## EXTRACT PROVIDED
■ ■ ■ ■ ■

Association of Gene Polymorphisms in the Human MicroRNA-126 Gene with Plasma-Circulating MicroRNA-126 Levels and Acute Myocardial Infarction.

Abstract

Objective: Our objective was to study the association of the human microRNA-126 (miR-126) gene rs4636297 and rs1140713 polymorphisms and the plasma-circulating miR-126 level in acute myocardial infarction (AMI). Methods: The genotypes of the miR-126 gene rs4636297 and rs1140713 loci were characterized by the direct sequencing method in 350 AMI patients and 350 healthy controls. The level of plasma-circulating miR-126 was measured by reverse transcription real-time polymerase chain reaction. Results: Plasma-free miR-126 levels and Gensini scores (r = -0.684, p < 0.001), serum brain natriuretic peptide (BNP) levels (r = -0.808, p < 0.001), low-density lipoprotein cholesterol (LDL-C) levels (r = -0.769, p < 0.001), and cardiac troponin I (cTnI) levels (r = -0.754, p < 0.001) were negatively correlated. The risk of AMI for rs4636297 locus A allele carriers was significantly lower than G allele carriers (adjusted odds ratio = 0.79, 95% confidence interval (CI) = 0.65-0.93, p = 0.004). The rs1140713 locus T allele carriers were 1.56 times more likely to develop AMI than the C allele carriers (95% CI = 1.35-1.73, p < 0.001). The single nucleotide polymorphisms (SNPs) rs4636297 and rs1140713 of the miR-126 gene were correlated with the Gensini score, serum BNP, LDL-C, cTnI, and serum vascular endothelial growth factor levels in patients with AMI (p < 0.05). Conclusion: The miR-126 gene SNPs rs4636297 and rs1140713 are associated with AMI, possibly by influencing the expression levels of the miR-126 gene.

■ ■ ■ ■ ■

## INFORMATION
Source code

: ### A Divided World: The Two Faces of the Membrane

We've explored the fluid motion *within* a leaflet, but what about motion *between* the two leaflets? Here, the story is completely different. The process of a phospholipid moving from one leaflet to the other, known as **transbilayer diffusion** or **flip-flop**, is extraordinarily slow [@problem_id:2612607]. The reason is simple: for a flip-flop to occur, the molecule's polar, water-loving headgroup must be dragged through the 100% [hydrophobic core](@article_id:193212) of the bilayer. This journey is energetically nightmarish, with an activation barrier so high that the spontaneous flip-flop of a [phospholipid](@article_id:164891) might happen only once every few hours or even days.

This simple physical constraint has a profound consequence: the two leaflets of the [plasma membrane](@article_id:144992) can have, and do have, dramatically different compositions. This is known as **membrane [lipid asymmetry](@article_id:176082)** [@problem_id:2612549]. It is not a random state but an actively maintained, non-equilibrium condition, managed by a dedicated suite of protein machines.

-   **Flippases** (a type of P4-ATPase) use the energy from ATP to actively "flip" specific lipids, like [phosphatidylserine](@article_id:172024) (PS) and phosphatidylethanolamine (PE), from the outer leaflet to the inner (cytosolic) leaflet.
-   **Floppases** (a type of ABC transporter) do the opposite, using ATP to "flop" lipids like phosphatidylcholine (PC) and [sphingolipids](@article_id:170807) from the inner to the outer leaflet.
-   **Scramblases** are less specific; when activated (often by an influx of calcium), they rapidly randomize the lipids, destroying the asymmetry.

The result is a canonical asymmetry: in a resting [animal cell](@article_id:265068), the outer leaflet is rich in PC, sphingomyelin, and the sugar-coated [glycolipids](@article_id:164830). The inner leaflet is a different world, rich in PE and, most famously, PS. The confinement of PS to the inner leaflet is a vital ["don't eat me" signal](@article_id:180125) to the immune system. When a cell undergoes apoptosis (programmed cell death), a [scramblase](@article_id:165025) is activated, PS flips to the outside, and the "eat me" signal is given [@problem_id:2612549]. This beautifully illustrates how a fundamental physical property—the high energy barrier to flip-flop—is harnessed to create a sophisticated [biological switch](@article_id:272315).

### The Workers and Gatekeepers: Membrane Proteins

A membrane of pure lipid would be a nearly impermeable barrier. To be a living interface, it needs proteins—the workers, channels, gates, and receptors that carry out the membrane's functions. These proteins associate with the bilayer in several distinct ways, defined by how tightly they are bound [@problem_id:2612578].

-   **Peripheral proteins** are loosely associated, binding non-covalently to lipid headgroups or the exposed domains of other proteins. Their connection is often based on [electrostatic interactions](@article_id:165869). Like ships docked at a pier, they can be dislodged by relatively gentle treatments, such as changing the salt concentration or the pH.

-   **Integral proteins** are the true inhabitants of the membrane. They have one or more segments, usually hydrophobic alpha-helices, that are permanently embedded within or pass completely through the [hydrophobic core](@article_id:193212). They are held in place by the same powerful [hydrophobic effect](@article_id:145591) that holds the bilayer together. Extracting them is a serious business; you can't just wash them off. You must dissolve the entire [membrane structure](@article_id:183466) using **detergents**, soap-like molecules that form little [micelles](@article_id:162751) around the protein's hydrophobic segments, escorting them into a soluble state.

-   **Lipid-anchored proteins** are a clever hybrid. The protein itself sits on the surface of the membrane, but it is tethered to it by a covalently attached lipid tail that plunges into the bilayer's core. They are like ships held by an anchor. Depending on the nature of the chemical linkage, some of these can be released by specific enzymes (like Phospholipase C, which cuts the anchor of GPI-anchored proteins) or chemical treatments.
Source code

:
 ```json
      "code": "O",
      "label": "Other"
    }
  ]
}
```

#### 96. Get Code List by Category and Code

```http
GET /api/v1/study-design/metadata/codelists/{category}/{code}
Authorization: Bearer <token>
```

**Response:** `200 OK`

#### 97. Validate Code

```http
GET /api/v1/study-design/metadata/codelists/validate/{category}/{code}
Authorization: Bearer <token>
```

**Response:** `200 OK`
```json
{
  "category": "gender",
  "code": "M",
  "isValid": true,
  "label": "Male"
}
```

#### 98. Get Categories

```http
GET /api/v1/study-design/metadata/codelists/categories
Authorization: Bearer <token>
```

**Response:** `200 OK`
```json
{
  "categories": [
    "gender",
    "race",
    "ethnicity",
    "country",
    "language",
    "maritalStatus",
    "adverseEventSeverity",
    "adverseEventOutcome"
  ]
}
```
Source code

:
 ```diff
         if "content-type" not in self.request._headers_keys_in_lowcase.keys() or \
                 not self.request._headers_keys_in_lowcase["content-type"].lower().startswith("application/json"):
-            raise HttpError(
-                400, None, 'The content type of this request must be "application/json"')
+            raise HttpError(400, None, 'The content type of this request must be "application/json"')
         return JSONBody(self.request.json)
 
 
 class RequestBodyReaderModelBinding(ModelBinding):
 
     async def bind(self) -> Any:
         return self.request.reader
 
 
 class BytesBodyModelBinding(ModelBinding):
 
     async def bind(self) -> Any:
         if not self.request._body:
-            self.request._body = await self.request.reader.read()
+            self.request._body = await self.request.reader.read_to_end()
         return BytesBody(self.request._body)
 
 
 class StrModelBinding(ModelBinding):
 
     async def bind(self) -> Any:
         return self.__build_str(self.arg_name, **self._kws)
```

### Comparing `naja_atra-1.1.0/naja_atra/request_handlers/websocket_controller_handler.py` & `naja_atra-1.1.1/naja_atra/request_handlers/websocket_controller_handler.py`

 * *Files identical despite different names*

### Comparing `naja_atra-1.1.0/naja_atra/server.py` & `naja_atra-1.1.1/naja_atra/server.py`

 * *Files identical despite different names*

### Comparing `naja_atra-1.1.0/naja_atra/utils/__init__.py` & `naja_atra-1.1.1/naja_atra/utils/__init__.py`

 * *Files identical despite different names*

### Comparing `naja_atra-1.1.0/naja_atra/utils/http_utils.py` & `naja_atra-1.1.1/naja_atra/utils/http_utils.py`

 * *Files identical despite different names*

■ ■ ■ ■ ■

## TASK LIST
1 - Answer these from the abstract:
(a) How many AMI patients and healthy controls were genotyped?
(b) What method was used to measure plasma-circulating miR-126?
(c) How many times more likely to develop AMI were rs1140713 T allele carriers than C allele carriers?
2 - Rewrite the abstract's paragraph beginning "Objective: Our objective was" as a short bulleted list that keeps its main facts.

## TASK-BY-TASK OUTPUTS
1 -
(a) 350 AMI patients and 350 healthy controls.
(b) Reverse transcription real-time polymerase chain reaction.
(c) 1.56 times.

2 -
- Objective: to study how the miR-126 gene polymorphisms rs4636297 and rs1140713, and plasma-circulating miR-126 levels, relate to acute myocardial infarction (AMI).
- Methods: 350 AMI patients and 350 healthy controls were genotyped at both loci by direct sequencing. Plasma miR-126 was measured by reverse transcription real-time PCR.
- Plasma-free miR-126 levels were negatively correlated with Gensini scores (r = -0.684), serum BNP (r = -0.808), LDL-C (r = -0.769) and cTnI (r = -0.754), all p < 0.001.
- rs4636297: A allele carriers had a significantly lower AMI risk than G allele carriers (adjusted OR = 0.79, 95% CI 0.65-0.93, p = 0.004).
- rs1140713: T allele carriers were 1.56 times more likely to develop AMI than C allele carriers (95% CI 1.35-1.73, p < 0.001).
- In AMI patients, both SNPs were correlated with Gensini score, serum BNP, LDL-C, cTnI and serum VEGF levels (p < 0.05).
- Conclusion: both SNPs are associated with AMI, possibly by influencing miR-126 expression levels.